Texto mostrado:

La procesión del silencio

A mi padre

He caminado desde niño la procesión del silencio, al igual que la mayoría de los varones nacidos católicos en la Heroica Villa de Los Santos. También conocida como la procesión de los hombres, esta marcha silenciosa reúne a una multitud de cristianos cada noche de Jueves Santo. Símbolo recurrente de mi vida, me parece en cierta forma una representación miniaturista de la cristiandad. De la mano de mi padre, junto a mi abuelo, recorrí cada año de mi infancia, casi trotando con mis piernecillas cortas, las callejas retorcidas de mi pueblo.

El repicar esporádico del tambor romano y el chasquear de nuestros pasos sobre las piedras del camino eran los únicos sonidos en la noche. Los ojos piadosos de las mujeres en la acera contemplaban nuestra marcha penosa. Callábamos y marchábamos. Por encima de las cabezas de los gigantes, lograba entrever que frente a nosotros iba, con los ojos vendados y las manos atadas, la imagen de Jesús, rodeada de flores. Tieso, vestido en púrpura y dorado, el Cristo también callaba, con un gesto de agonía petrificado en su estoico rostro de yeso, bañado en sangre. Yo no entendía entonces el porqué de ese silencio. Sólo seguía marchando junto a mi padre, junto a los hombres.

Con el tiempo entendí la razón de muchas cosas, incluyendo la de aquella marcha, de aquel silencio, del gesto triste de aquel proto-hombre coronado de espinas. Aún recuerdo mi primera lección sobre el bien y el mal. Por mi naturaleza inquieta y la visión de mis padres, empecé a asistir al jardín de la infancia a los dos años. Una mañana, cuando tendría tres o cuatro años, le robé unos bloques de juguete a un compañerito. Robar es una palabra cuyo significado aprendí esa noche. Antes me era desconocida. En mi mente cándida la transacción era sencilla: me gustaron y los tomé. Al llegar del trabajo, mi madre notó que había algunos bloques adicionales en mi bolsita. Mi padre, que es un hombre recto, de mano firme y perspectivas de largo plazo, decidió corregir el entuerto enseguida. Esa noche, como casi todas, me contó un cuento. Pero no uno que me haría dormir, sino uno que me haría despertar.

Esa noche no fue Tío Conejo el personaje, sino un niño como yo. Cuenta la historia que este niño había ido al jardín de la infancia esa mañana, y viendo unos juguetes que le gustaron, los tomó. Por ser ajenos, esto era malo. Incluso hay una palabra para tal acto: robar. Robar es muy malo, y Dios castigó al niño enviándolo a un caldero gigante. Mi padre se desentendió de mi incipiente llanto y siguió narrando en detalle cómo se achicharraba el niño junto a otros pilluelos que habían hecho cosas malas. ¡Él cuenta las historias como nadie! Luego de un rato me preguntó por qué lloraba. Le confesé todo. Me consoló diciendo que yo no era malo, y que si devolvía los bloques al día siguiente y no lo volvía a hacer, todo estaría bien. Así fue. Como tras una vacuna, lloré unos minutos para no llorar toda la vida.

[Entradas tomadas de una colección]
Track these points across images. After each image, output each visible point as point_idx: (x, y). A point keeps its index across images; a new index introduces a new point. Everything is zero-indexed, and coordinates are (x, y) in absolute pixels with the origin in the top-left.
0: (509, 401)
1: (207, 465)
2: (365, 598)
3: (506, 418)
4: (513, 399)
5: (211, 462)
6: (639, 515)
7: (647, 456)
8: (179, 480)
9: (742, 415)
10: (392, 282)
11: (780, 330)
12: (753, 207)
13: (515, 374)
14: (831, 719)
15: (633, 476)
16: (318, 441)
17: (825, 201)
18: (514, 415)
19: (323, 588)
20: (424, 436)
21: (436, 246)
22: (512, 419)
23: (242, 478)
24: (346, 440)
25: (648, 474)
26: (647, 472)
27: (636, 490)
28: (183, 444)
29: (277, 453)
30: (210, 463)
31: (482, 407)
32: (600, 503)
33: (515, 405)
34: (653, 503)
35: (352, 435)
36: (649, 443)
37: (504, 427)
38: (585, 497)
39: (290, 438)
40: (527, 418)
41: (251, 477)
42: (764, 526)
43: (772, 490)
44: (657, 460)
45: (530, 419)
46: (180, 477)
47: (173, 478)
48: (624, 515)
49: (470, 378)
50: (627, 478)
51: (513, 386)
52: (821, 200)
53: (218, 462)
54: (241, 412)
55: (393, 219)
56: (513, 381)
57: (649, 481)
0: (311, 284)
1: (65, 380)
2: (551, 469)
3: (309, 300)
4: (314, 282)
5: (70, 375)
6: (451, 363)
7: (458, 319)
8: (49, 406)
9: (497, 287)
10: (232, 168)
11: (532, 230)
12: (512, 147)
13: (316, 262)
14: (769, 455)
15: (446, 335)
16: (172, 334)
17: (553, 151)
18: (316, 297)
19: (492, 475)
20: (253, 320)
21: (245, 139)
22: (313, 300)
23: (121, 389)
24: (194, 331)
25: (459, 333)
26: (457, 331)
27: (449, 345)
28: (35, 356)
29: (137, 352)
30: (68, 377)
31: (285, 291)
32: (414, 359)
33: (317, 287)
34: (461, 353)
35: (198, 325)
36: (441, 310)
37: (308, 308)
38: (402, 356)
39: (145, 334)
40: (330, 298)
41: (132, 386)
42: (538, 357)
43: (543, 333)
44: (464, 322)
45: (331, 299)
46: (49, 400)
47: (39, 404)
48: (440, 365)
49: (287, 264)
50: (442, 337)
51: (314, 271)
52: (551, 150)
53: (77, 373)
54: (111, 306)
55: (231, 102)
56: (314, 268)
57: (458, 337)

* * *

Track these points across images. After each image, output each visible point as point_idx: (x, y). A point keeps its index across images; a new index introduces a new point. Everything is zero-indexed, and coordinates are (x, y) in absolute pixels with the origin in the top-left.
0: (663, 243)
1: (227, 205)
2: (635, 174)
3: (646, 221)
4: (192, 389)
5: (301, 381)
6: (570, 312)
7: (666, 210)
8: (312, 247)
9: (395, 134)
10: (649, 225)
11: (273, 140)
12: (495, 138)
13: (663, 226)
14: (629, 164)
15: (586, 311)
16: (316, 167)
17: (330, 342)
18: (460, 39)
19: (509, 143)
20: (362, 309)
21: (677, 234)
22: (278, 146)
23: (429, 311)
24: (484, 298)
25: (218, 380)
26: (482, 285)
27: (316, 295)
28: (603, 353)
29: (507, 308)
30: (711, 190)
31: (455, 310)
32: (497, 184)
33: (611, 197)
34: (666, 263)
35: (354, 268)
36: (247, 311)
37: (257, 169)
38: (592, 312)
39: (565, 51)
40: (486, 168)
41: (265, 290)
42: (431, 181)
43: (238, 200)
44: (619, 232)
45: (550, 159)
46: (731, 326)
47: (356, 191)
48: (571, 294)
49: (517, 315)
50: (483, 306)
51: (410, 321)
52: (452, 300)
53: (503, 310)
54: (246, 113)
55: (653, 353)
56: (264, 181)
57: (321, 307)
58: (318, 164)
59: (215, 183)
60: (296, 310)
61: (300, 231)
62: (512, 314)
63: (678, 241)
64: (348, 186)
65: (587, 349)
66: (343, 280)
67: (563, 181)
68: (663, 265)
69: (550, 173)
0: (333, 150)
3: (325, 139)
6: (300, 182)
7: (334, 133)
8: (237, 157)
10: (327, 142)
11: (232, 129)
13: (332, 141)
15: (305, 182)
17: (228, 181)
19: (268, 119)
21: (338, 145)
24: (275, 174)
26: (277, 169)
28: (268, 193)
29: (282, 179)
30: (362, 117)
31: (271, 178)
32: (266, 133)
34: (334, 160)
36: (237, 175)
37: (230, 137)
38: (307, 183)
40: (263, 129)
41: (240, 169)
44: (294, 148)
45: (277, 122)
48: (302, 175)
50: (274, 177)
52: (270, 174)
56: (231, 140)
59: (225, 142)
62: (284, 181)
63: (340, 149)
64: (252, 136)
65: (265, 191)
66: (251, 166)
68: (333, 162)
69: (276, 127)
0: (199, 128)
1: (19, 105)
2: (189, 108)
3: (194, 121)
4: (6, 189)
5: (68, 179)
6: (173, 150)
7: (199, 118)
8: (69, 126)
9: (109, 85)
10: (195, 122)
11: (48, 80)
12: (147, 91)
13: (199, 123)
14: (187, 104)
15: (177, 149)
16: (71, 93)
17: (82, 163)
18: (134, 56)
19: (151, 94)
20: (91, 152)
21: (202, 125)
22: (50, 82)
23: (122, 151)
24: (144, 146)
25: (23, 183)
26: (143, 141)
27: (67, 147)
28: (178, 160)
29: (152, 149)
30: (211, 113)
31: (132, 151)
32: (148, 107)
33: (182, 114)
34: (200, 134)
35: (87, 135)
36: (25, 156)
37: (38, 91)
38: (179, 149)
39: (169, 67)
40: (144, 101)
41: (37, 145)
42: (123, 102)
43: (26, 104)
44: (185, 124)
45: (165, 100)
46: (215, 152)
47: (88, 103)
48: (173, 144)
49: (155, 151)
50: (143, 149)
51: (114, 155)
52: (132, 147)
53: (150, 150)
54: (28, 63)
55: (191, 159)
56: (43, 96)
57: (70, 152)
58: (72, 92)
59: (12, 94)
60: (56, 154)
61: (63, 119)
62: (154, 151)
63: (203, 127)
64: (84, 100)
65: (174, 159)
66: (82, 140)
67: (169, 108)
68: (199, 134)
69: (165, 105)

Instrucciones de trabajo: Continúa el relato sobre la procesión del silencio a partir de su última oración.

Respuesta a tarea:
Éste es el mayor regalo que me ha dado mi padre. El discurso de esa noche llegó a mi corazón de niño, no a través de la razón, sino del sentimiento, y me enseñó a buscar lo bueno y rehuir lo malo, marcando para siempre el rumbo de mi vida. Con el tiempo, cristalizó en mi mente ese principio de hacer el bien, el cual se convirtió en columna vertebral de mi moral. A esta edad, aunque ya no me espanta el caldero, sigo mirando hacia aquel norte por puro placer. Como el metal que se saca del fuego es forjado en una forma permanente, así mi padre, orfebre de mi carácter, me forjó desde temprano, sin saberlo yo siquiera.

Que no se malinterpreten mis palabras: mi madre es para mí el amor más grande que existe, y es parte integral de mi vida. Pero el papel formativo que desempeñó mi padre no tiene parangón, pues adquirí de su ejemplo la moral que me permite sonreír mientras atravieso este valle de lágrimas. Jamás excluyentes, ambos papeles son complementarios. Mi madre me parió varón; mi padre me formó como hombre. Mi madre me hizo entender desde la cuna, con el calor de su seno, que el amor existe y que es el único camino; mi padre me mostró cómo avanzar con dignidad por esa senda. Me tomó muchos años poder valorar justamente lo que ellos hicieron por mí, desde mi nacimiento hasta el presente. Ahora que lo comprendo, no encuentro cómo expresarles mi gratitud.

Gratitud es sentir que has recibido algo que sabes no podrás pagar jamás. Eso siento hacia mis padres, pues me han dado todo: su nombre digno, su ejemplo recto, su tiempo, su amor, su paciencia, su visión anticipada de un futuro que exige cada vez mejores hombres... y la preparación amplia en campos cultos a los cuales ellos nunca tuvieron acceso. Me dieron la vela y el mar abierto; me dieron el cielo y las alas fuertes. Ser padres no es fácil. Nadie viene con manual de instrucciones, y cada hijo es diferente. En mi caso la tarea fue doblemente difícil, dada la naturaleza voluble e inquieta de este hijo. Pero ellos supieron ser los más confiables, constantes y presentes de todos mis amigos, preparándome a la vez un futuro luminoso, del cual he tomado ahora las riendas. Hoy les agradezco por perpetuarse en mí, a través del tiempo y del espacio.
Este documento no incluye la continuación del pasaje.